══ Records ══

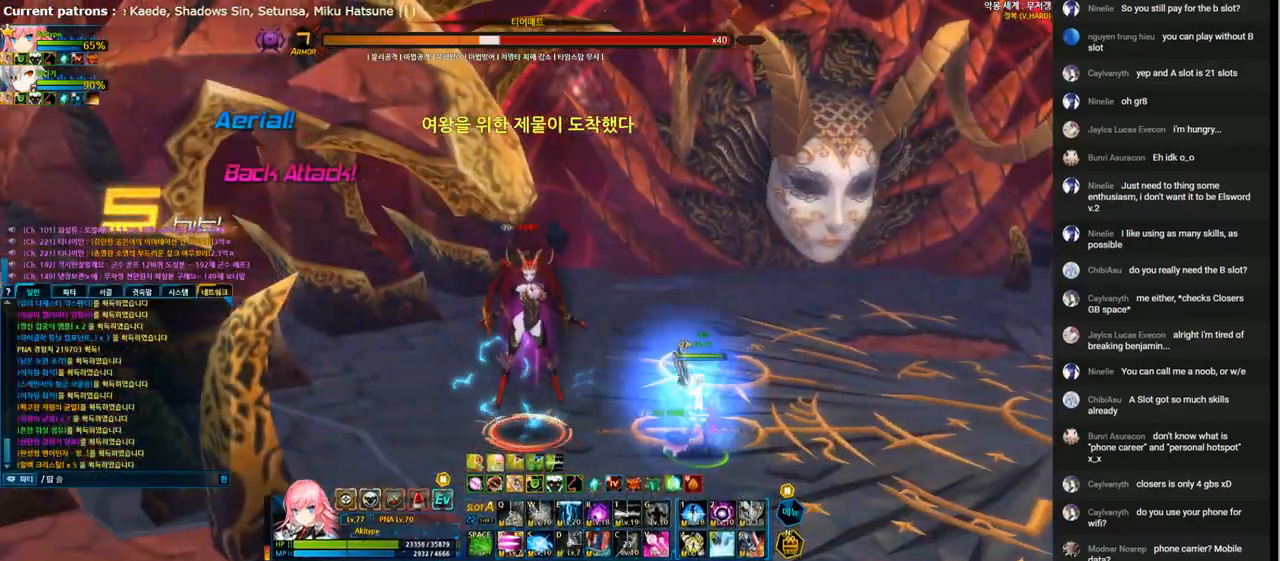
{"keys": ["left"], "events": [[33, "f", "up"], [500, "left", "down"]]}
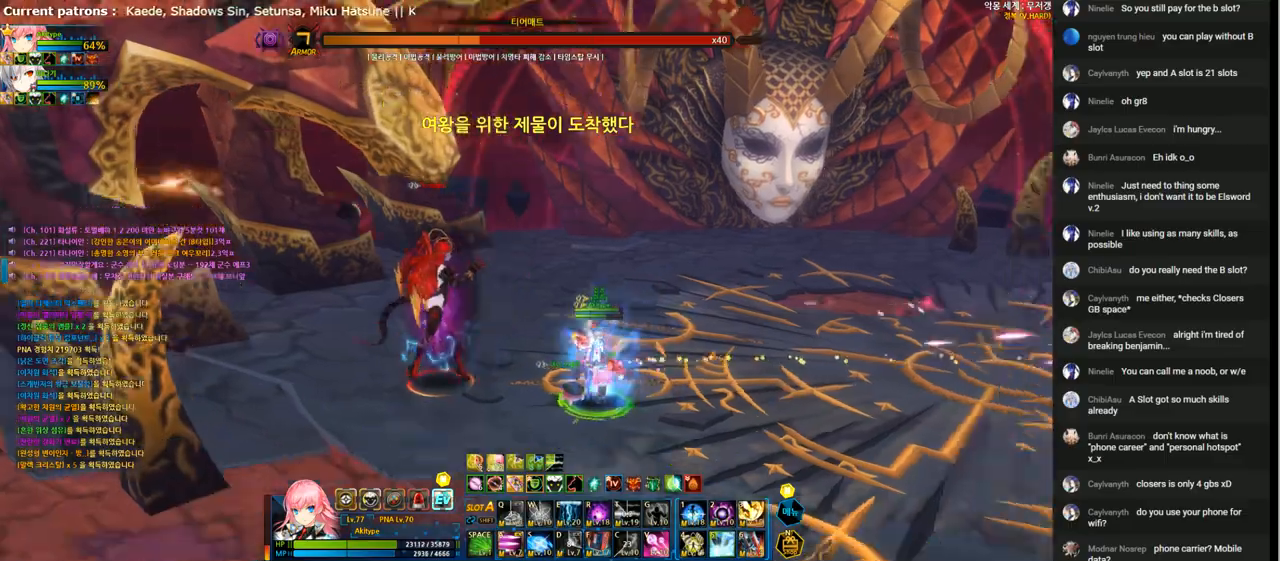
{"keys": [], "events": [[33, "left", "up"], [133, "left", "down"], [167, "up", "down"], [200, "x", "down"], [267, "e", "down"], [267, "left", "up"], [267, "up", "up"], [267, "x", "up"], [333, "e", "up"], [433, "e", "down"], [500, "e", "up"]]}
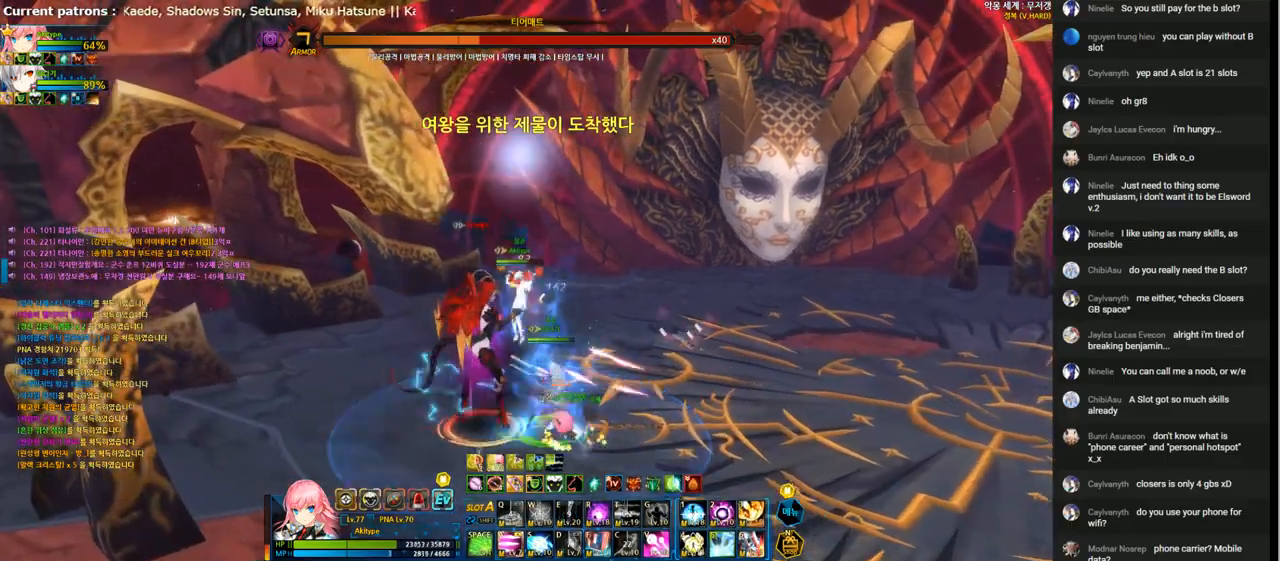
{"keys": ["e"], "events": [[100, "e", "down"], [167, "e", "up"], [267, "e", "down"], [367, "e", "up"], [433, "e", "down"]]}
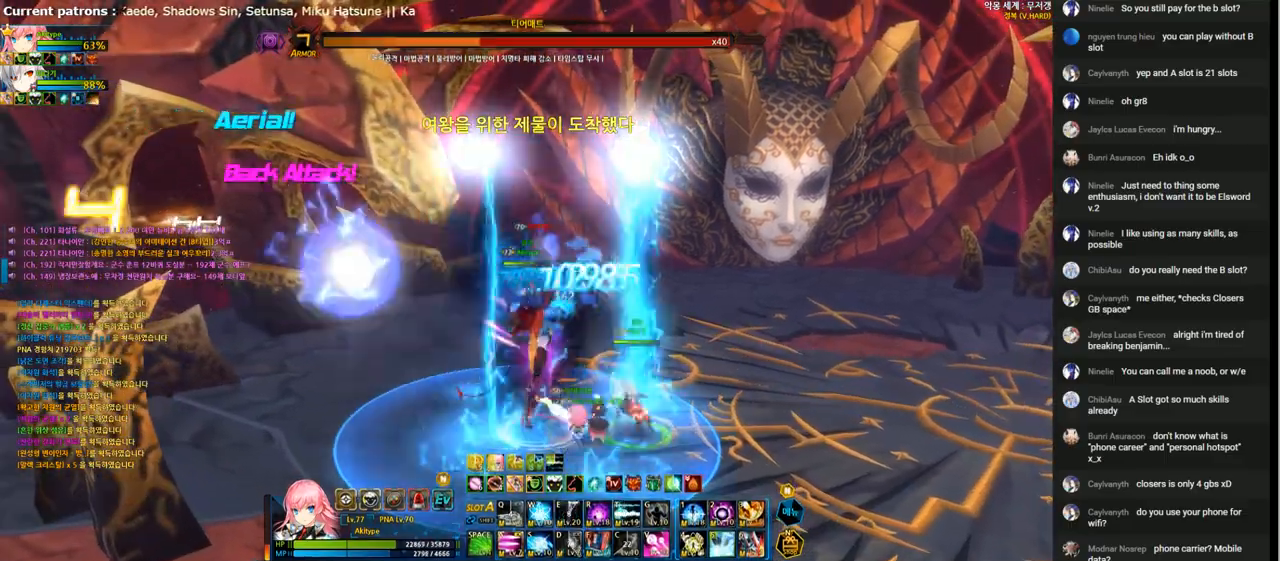
{"keys": [], "events": [[33, "e", "up"], [67, "right", "down"], [100, "v", "down"], [167, "v", "up"], [233, "t", "down"], [333, "t", "up"], [400, "t", "down"], [467, "right", "up"], [467, "t", "up"]]}
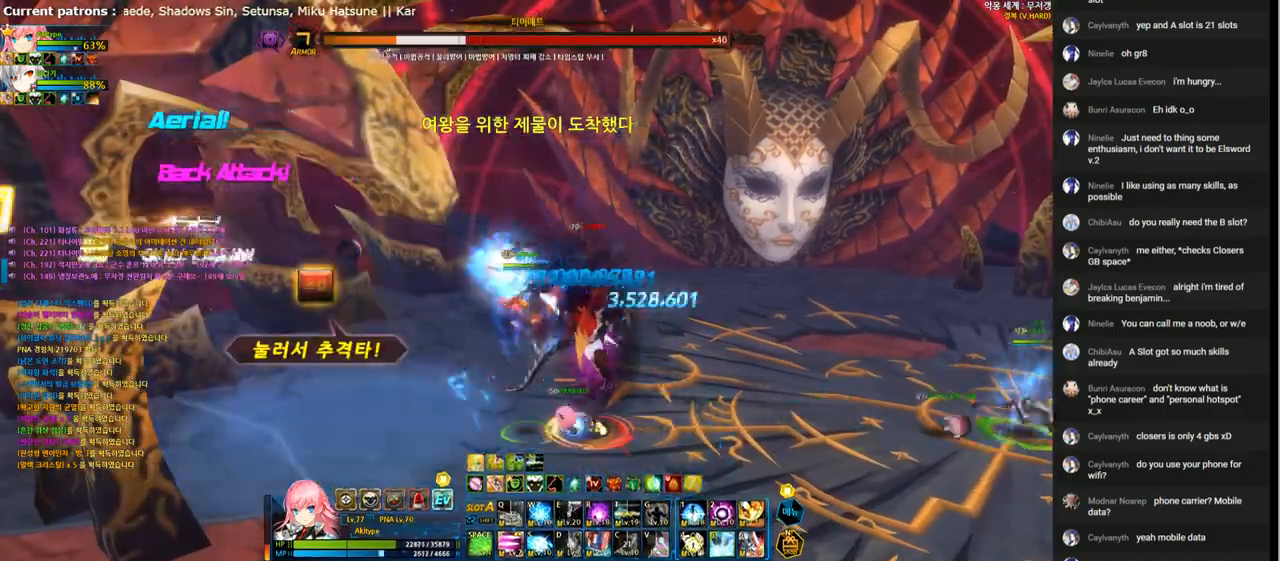
{"keys": [], "events": [[33, "t", "down"], [133, "t", "up"], [200, "t", "down"], [267, "t", "up"], [367, "t", "down"], [467, "t", "up"]]}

═══

#### Action item
Please set down each line of the listing above word for word, skipping any pictures.

#### Task answer
{"keys": ["left"], "events": [[33, "f", "up"], [500, "left", "down"]]}
{"keys": [], "events": [[33, "left", "up"], [133, "left", "down"], [167, "up", "down"], [200, "x", "down"], [267, "e", "down"], [267, "left", "up"], [267, "up", "up"], [267, "x", "up"], [333, "e", "up"], [433, "e", "down"], [500, "e", "up"]]}
{"keys": ["e"], "events": [[100, "e", "down"], [167, "e", "up"], [267, "e", "down"], [367, "e", "up"], [433, "e", "down"]]}
{"keys": [], "events": [[33, "e", "up"], [67, "right", "down"], [100, "v", "down"], [167, "v", "up"], [233, "t", "down"], [333, "t", "up"], [400, "t", "down"], [467, "right", "up"], [467, "t", "up"]]}
{"keys": [], "events": [[33, "t", "down"], [133, "t", "up"], [200, "t", "down"], [267, "t", "up"], [367, "t", "down"], [467, "t", "up"]]}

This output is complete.